La SEP ne m’empêche pas d’être fière de mon rôle au foyer

Magali, 64, Brésil

Ma première poussée de SEP a eu lieu en 1977, lorsque l’on ma diagnostiqué un AVC. Ça a pris six ans pour arriver au bon diagnostique. À l’époque, j’étais immobile et j’avais besoin d’aide pour tout. J’avais touché le fond, mais ma famille m’a rassurée en me disant qu’ils pouvaient m’aider et que je ne serais pas un poids pour eux, ce qui m’a donné l’inspiration dont j’avais besoin pour relever la tête.  Je n’ai jamais aimé dépendre des autres, donc je suis heureuse d’être indépendante à présent.
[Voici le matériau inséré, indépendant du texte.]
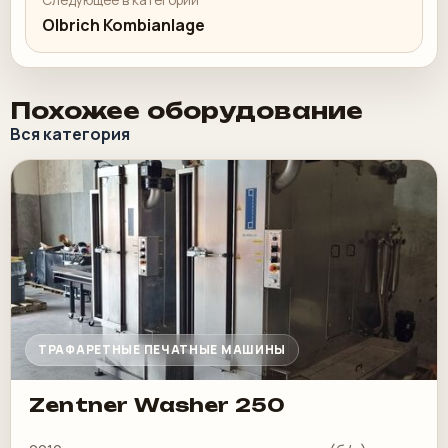
Следующее в категории
Olbrich Kombianlage
Похожее оборудование
Вся категория
ТРАФАРЕТНЫЕ ПЕЧАТНЫЕ МАШИНЫ
Zentner Washer 250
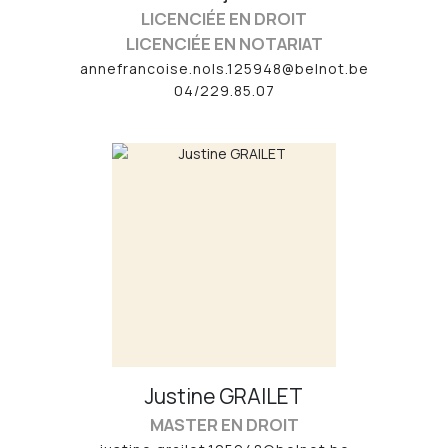
LICENCIÉE EN DROIT
LICENCIÉE EN NOTARIAT
annefrancoise.nols.125948@belnot.be
04/229.85.07
Justine
GRAILET
MASTER EN DROIT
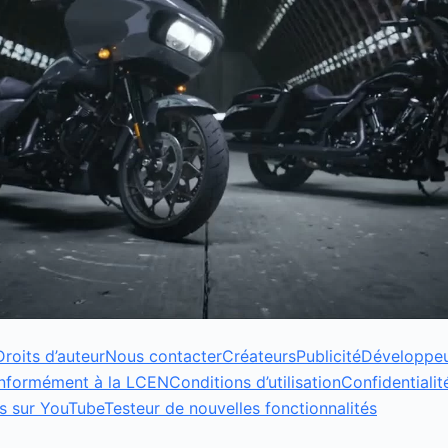
Droits d’auteur
Nous contacter
Créateurs
Publicité
Développe
onformément à la LCEN
Conditions d’utilisation
Confidentialit
s sur YouTube
Testeur de nouvelles fonctionnalités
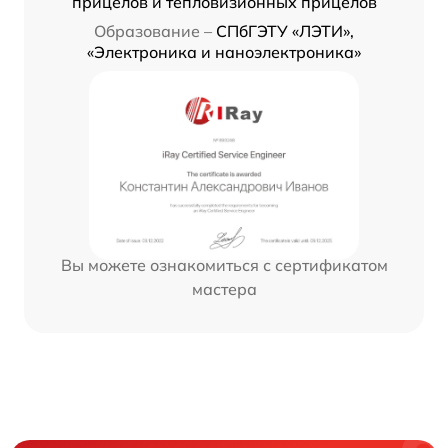
прицелов и тепловизионных прицелов
Образование –
СПбГЭТУ «ЛЭТИ»,
«Электроника и наноэлектроника»
Вы можете ознакомиться с сертификатом
мастера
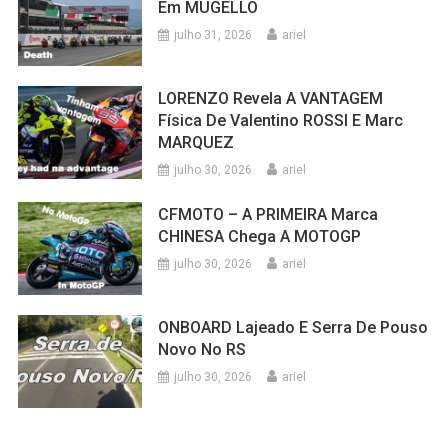
Em MUGELLO
julho 31, 2026
ariel
LORENZO Revela A VANTAGEM
Física De Valentino ROSSI E Marc
MARQUEZ
julho 30, 2026
ariel
CFMOTO – A PRIMEIRA Marca
CHINESA Chega A MOTOGP
julho 30, 2026
ariel
ONBOARD Lajeado E Serra De Pouso
Novo No RS
julho 30, 2026
ariel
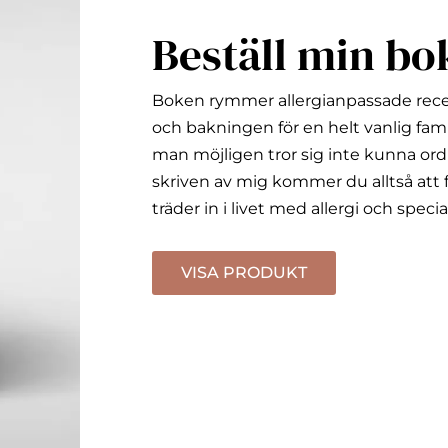
Beställ min bo
Boken rymmer allergianpassade rec
och bakningen för en helt vanlig fami
man möjligen tror sig inte kunna ord
skriven av mig kommer du alltså att f
träder in i livet med allergi och specia
VISA PRODUKT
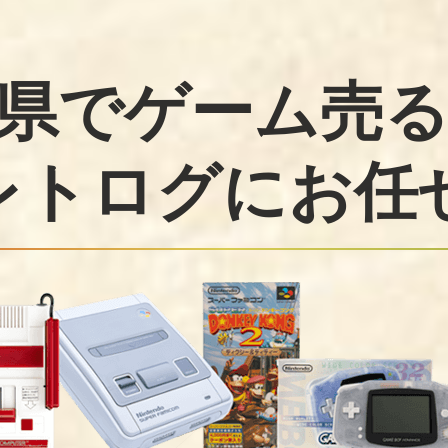
県でゲーム売
レトログに
お任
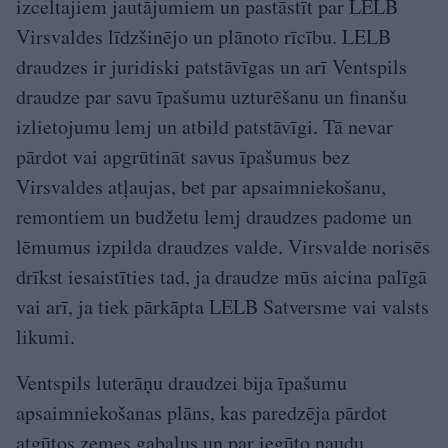
izceltajiem jautājumiem un pastāstīt par LELB
Virsvaldes līdzšinējo un plānoto rīcību. LELB
draudzes ir juridiski patstāvīgas un arī Ventspils
draudze par savu īpašumu uzturēšanu un finanšu
izlietojumu lemj un atbild patstāvīgi. Tā nevar
pārdot vai apgrūtināt savus īpašumus bez
Virsvaldes atļaujas, bet par apsaimniekošanu,
remontiem un budžetu lemj draudzes padome un
lēmumus izpilda draudzes valde. Virsvalde norisēs
drīkst iesaistīties tad, ja draudze mūs aicina palīgā
vai arī, ja tiek pārkāpta LELB Satversme vai valsts
likumi.
Ventspils luterāņu draudzei bija īpašumu
apsaimniekošanas plāns, kas paredzēja pārdot
atgūtos zemes gabalus un par iegūto naudu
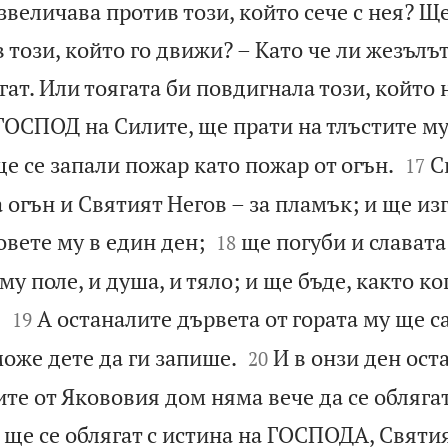
звеличава против този, който сече с нея? Ще
 този, който го движи? – Като че ли жезълъ
гат. Или тоягата би повдигнала този, който 
 ГОСПОД на Силите, ще прати на тлъстите м


ще се запали пожар като пожар от огън.
С
17
 огън и Святият Негов – за пламък; и ще из


овете му в един ден;
ще погуби и славата
18
му поле, и душа, и тяло; и ще бъде, както ко


.
А останалите дървета от гората му ще с
19


може дете да ги запише.
И в онзи ден ост
20
те от Якововия дом няма вече да се облягат
а ще се облягат с истина на ГОСПОДА, Святи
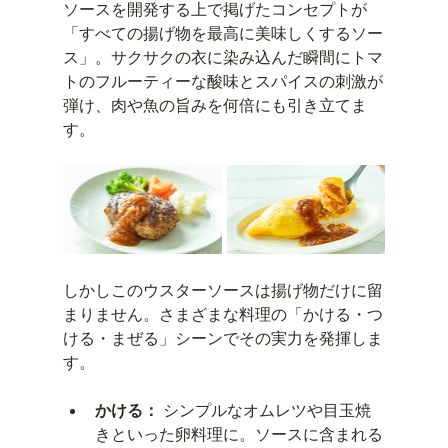
ソースを開発する上で掲げたコンセプトが
「すべての揚げ物を最高に美味しくするソー
ス」。サクサクの衣に染み込んだ瞬間にトマ
トのフルーティーな酸味とスパイスの刺激が
弾け、肉や魚の旨みを何倍にも引き立てま
す。
しかしこのウスターソースは揚げ物だけに留
まりません。さまざまな料理の「かける・つ
ける・まぜる」シーンでその実力を発揮しま
す。
かける：
 シンプルなオムレツや目玉焼
きといった卵料理に。ソースに含まれる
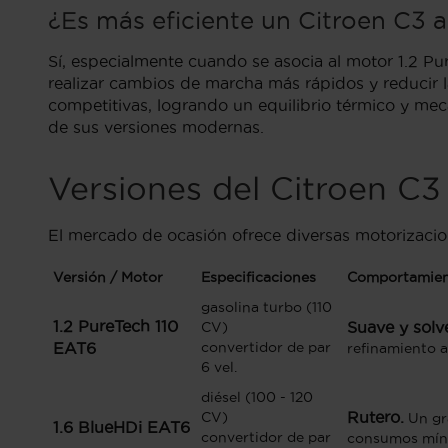
¿Es más eficiente un Citroen C3 
Sí, especialmente cuando se asocia al motor 1.2 Pu
realizar cambios de marcha más rápidos y reducir l
competitivas, logrando un equilibrio térmico y mec
de sus versiones modernas.
Versiones del Citroen C3
El mercado de ocasión ofrece diversas motorizacio
Versión / Motor
Especificaciones
Comportamien
gasolina turbo (110
1.2 PureTech 110
Suave y solv
CV)
EAT6
convertidor de par
refinamiento a
6 vel.
diésel (100 - 120
Rutero.
CV)
Un gr
1.6 BlueHDi EAT6
convertidor de par
consumos mín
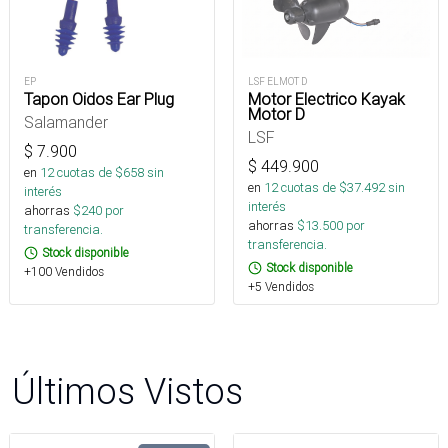
EP
LSF ELMOT D
Tapon Oidos Ear Plug
Motor Electrico Kayak
Motor D
Salamander
LSF
$
7.900
$
449.900
en
12
cuotas de $
658
sin
en
12
cuotas de $
37.492
sin
interés
interés
ahorras
$
240
por
ahorras
$
13.500
por
transferencia.
transferencia.
Stock disponible
Stock disponible
+100 Vendidos
+5 Vendidos
Últimos Vistos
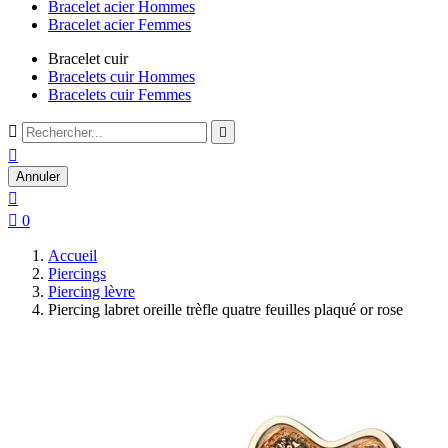
Bracelet acier Hommes
Bracelet acier Femmes
Bracelet cuir
Bracelets cuir Hommes
Bracelets cuir Femmes



Annuler


0
Accueil
Piercings
Piercing lèvre
Piercing labret oreille trèfle quatre feuilles plaqué or rose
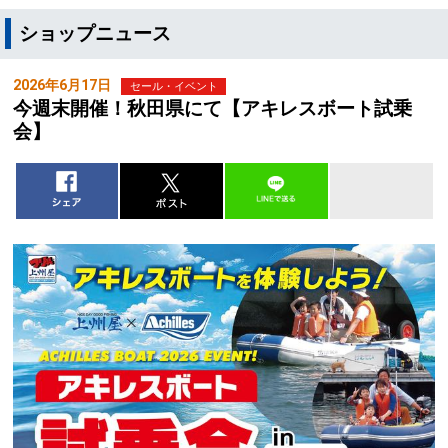
ショップニュース
2026年6月17日
セール・イベント
今週末開催！秋田県にて【アキレスボート試乗
会】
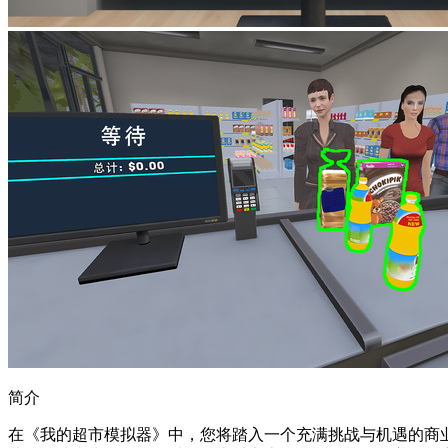
简介
在《我的超市模拟器》中，您将踏入一个充满挑战与机遇的商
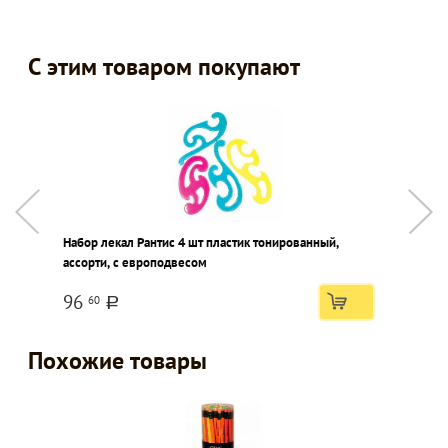
С этим товаром покупают
Набор лекал Рантис 4 шт пластик тонированный,
Р
ассорти, с европодвесом
с
96
60
a
Похожие товары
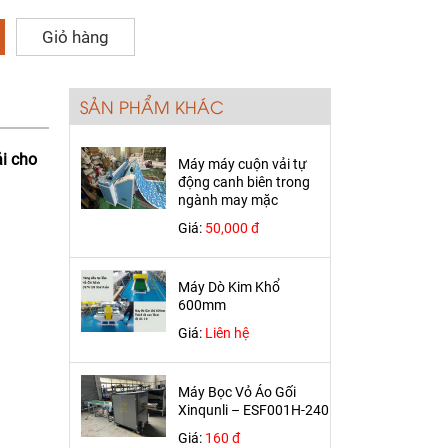
Giỏ hàng
SẢN PHẨM KHÁC
ải cho
Máy máy cuộn vải tự
động canh biên trong
ngành may mặc
Giá:
50,000 đ
Máy Dò Kim Khổ
600mm
Giá:
Liên hệ
Máy Bọc Vỏ Áo Gối
Xinqunli – ESF001H-240
Giá:
160 đ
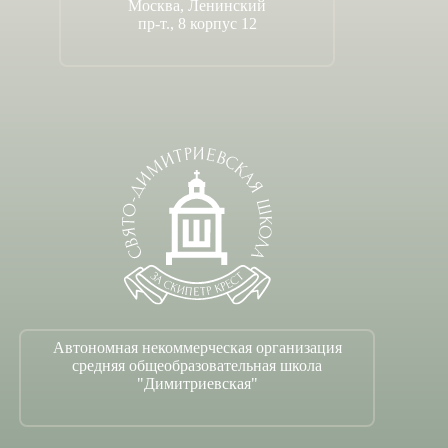
Москва, Ленинский
пр-т., 8 корпус 12
Автономная некоммерческая организация
средняя общеобразовательная школа
"Димитриевская"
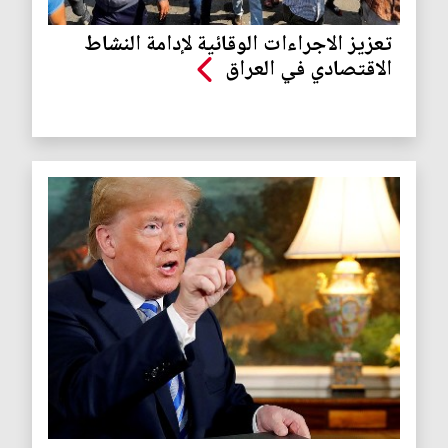
تعزيز الاجراءات الوقائية لإدامة النشاط
الاقتصادي في العراق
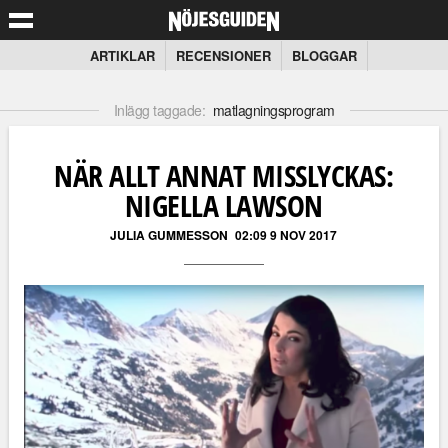
ARTIKLAR
RECENSIONER
BLOGGAR
Inlägg taggade:
matlagningsprogram
NÄR ALLT ANNAT MISSLYCKAS:
NIGELLA LAWSON
JULIA GUMMESSON
02:09 9 NOV 2017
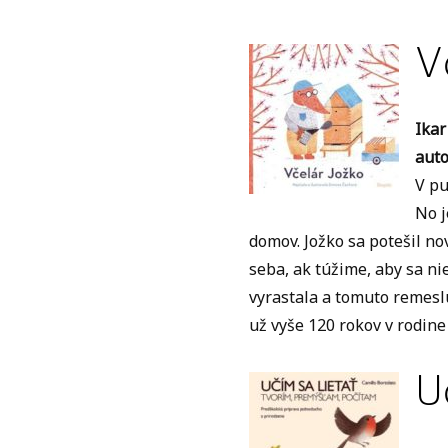
V
Ikar
auto
V pu
No j
domov. Jožko sa potešil no
seba, ak túžime, aby sa ni
vyrastala a tomuto remeslu 
už vyše 120 rokov v rodine 
U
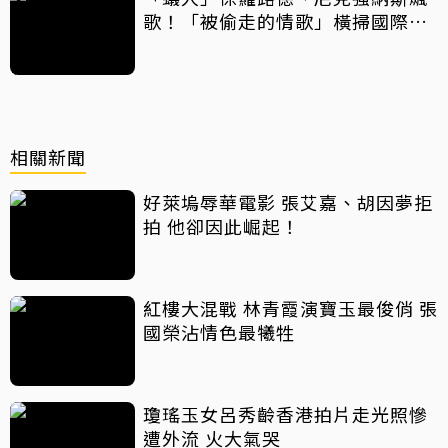
歌！「被偷走的情歌」橫掃國際大
獎
相關新聞
好萊塢辱華電影 張艾嘉、胡因夢拒
拍 他卻因此崛起！
紅樓大混戰 林青霞演寶玉最俊俏 張
國榮沾情色最犧牲
瓊瑤玉女呂秀齡香港拍片走光照慘
遭外流 火大氣哭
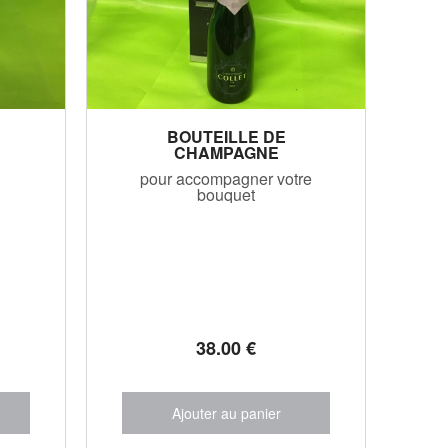
BOUTEILLE DE
CHAMPAGNE
pour accompagner votre
bouquet
38
.00
€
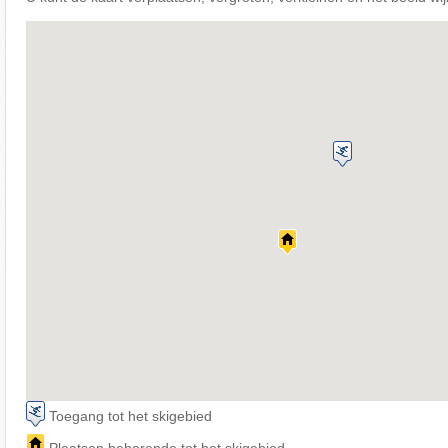
Toegang tot het skigebied
Plaatsen behorende tot het skigebied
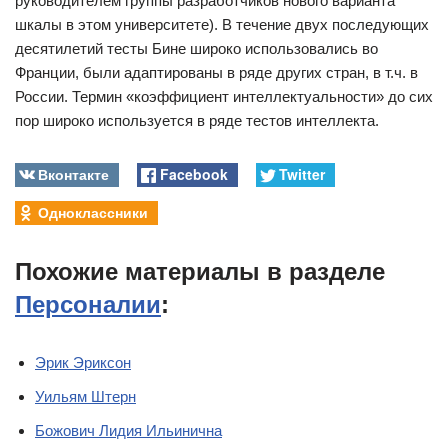
руководителем группы разработчиков нового варианта
шкалы в этом университете). В течение двух последующих
десятилетий тесты Бине широко использовались во
Франции, были адаптированы в ряде других стран, в т.ч. в
России. Термин «коэффициент интеллектуальности» до сих
пор широко используется в ряде тестов интеллекта.
Вконтакте
Facebook
Twitter
Одноклассники
Похожие материалы в разделе
Персоналии
:
Эрик Эриксон
Уильям Штерн
Божович Лидия Ильинична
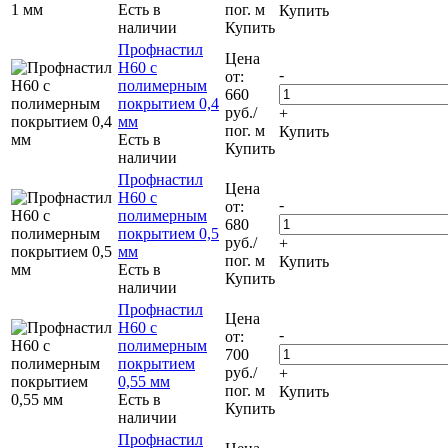
Есть в
пог. м
Купить
наличии
Купить
Профнастил
Цена
Н60 с
-
от:
полимерным
660
покрытием 0,4
руб.
/
+
мм
пог. м
Купить
Есть в
Купить
наличии
Профнастил
Цена
Н60 с
-
от:
полимерным
680
покрытием 0,5
руб.
/
+
мм
пог. м
Купить
Есть в
Купить
наличии
Профнастил
Цена
Н60 с
-
от:
полимерным
700
покрытием
руб.
/
+
0,55 мм
пог. м
Купить
Есть в
Купить
наличии
Профнастил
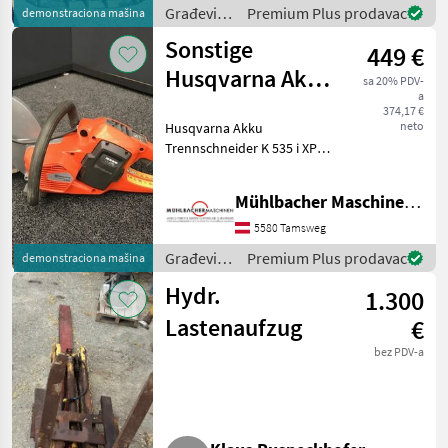
Ankauf - Verkauf
Građevinski
Premium Plus prodavac
demonstraciona mašina
strojevi /
Sonstige
449 €
Husqvarna
Husqvarna Akku
sa 20% PDV-
a
Trennschneider
374,17 €
neto
Husqvarna Akku
K535iXP
Trennschneider K 535 i XP
Vorführer ohne Akku und
Ladegerät. inklusive
Mühlbacher Maschinen GmbH
Neugarantie - exzellente
Ausgabeleistung bei
5580 Tamsweg
leichteren Betonarbeiten -
Građevinski
Premium Plus prodavac
demonstraciona mašina
er
strojevi /
Hydr.
1.300
Sonstige
Lastenaufzug
€
bez PDV-a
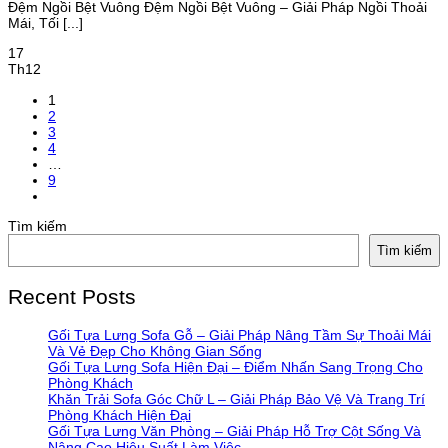
Đệm Ngồi Bệt Vuông Đệm Ngồi Bệt Vuông – Giải Pháp Ngồi Thoải
Mái, Tối [...]
17
Th12
1
2
3
4
…
9
Tìm kiếm
Tìm kiếm
Recent Posts
Gối Tựa Lưng Sofa Gỗ – Giải Pháp Nâng Tầm Sự Thoải Mái
Và Vẻ Đẹp Cho Không Gian Sống
Gối Tựa Lưng Sofa Hiện Đại – Điểm Nhấn Sang Trọng Cho
Phòng Khách
Khăn Trải Sofa Góc Chữ L – Giải Pháp Bảo Vệ Và Trang Trí
Phòng Khách Hiện Đại
Gối Tựa Lưng Văn Phòng – Giải Pháp Hỗ Trợ Cột Sống Và
Nâng Cao Hiệu Suất Làm Việc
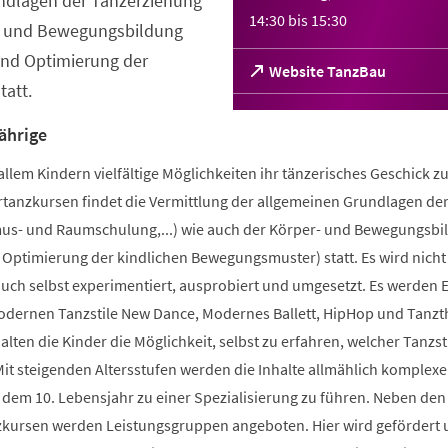
ndlagen der Tanzerziehung
14:30
bis
15:30
- und Bewegungsbildung
nd Optimierung der
(Öffnet
Website TanzBau
att.
in
einem
neuen
ährige
Tab)
allem Kindern vielfältige Möglichkeiten ihr tänzerisches Geschick z
rtanzkursen findet die Vermittlung der allgemeinen Grundlagen de
us- und Raumschulung,...) wie auch der Körper- und Bewegungsbi
Optimierung der kindlichen Bewegungsmuster) statt. Es wird nicht
ch selbst experimentiert, ausprobiert und umgesetzt. Es werden E
odernen Tanzstile New Dance, Modernes Ballett, HipHop und Tanzt
lten die Kinder die Möglichkeit, selbst zu erfahren, welcher Tanzst
 Mit steigenden Altersstufen werden die Inhalte allmählich komplex
 dem 10. Lebensjahr zu einer Spezialisierung zu führen. Neben den
zkursen werden Leistungsgruppen angeboten. Hier wird gefördert 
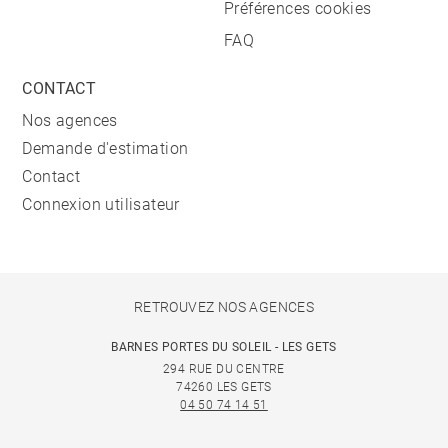
Préférences cookies
FAQ
CONTACT
Nos agences
Demande d'estimation
Contact
Connexion utilisateur
RETROUVEZ NOS AGENCES
BARNES PORTES DU SOLEIL - LES GETS
294 RUE DU CENTRE
74260 LES GETS
04 50 74 14 51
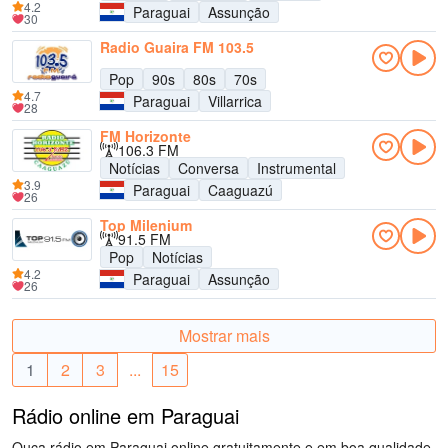
4.2
Paraguai
Assunção
30
Radio Guaira FM 103.5
Pop
90s
80s
70s
4.7
Paraguai
Villarrica
28
FM Horizonte
106.3 FM
Notícias
Conversa
Instrumental
3.9
Paraguai
Caaguazú
26
Top Milenium
91.5 FM
Pop
Notícias
4.2
Paraguai
Assunção
26
Mostrar mais
1
2
3
...
15
Rádio online em Paraguai
Ouça rádio em Paraguai online gratuitamente e em boa qualidade.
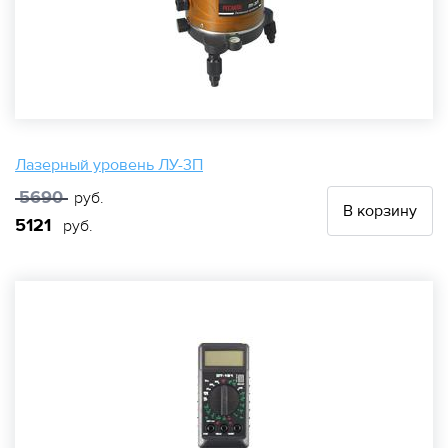
Лазерный уровень ЛУ-3П
5690
руб.
В корзину
5121
руб.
Les petites tâches ménagères que je peux effectuer me rende heureuse. Je passe le balais, j’essuie les meubles, je lave mes vêtements et je fais la vaisselle. C’est drôle parce qu’avant, je ne m’occupais jamais des tâches ménagères mais maintenant, j’adore ça ! La SEP m’a beaucoup appris.

 

 

Au lieu de danser la samba, je m’amuse à fabriquer et vendre des objets artisanaux, ce qui m’aide aussi financièrement. Avant, j’avais des horaires de travail très longs, mais j’ai dû prendre ma retraite à cause de la SEP. Aujourd’hui, je m’occupe bénévolement des comptes de l’ABEM, une organisation de lutte contre la SEP au Brésil.

J’en suis arrivée à la conclusion que la SEP ne peux pas être votre ennemie, vous devez vivre avec elle. Mais c’est moi qui la contrôle. La SEP peut marcher à mes côtés, mais jamais devant moi.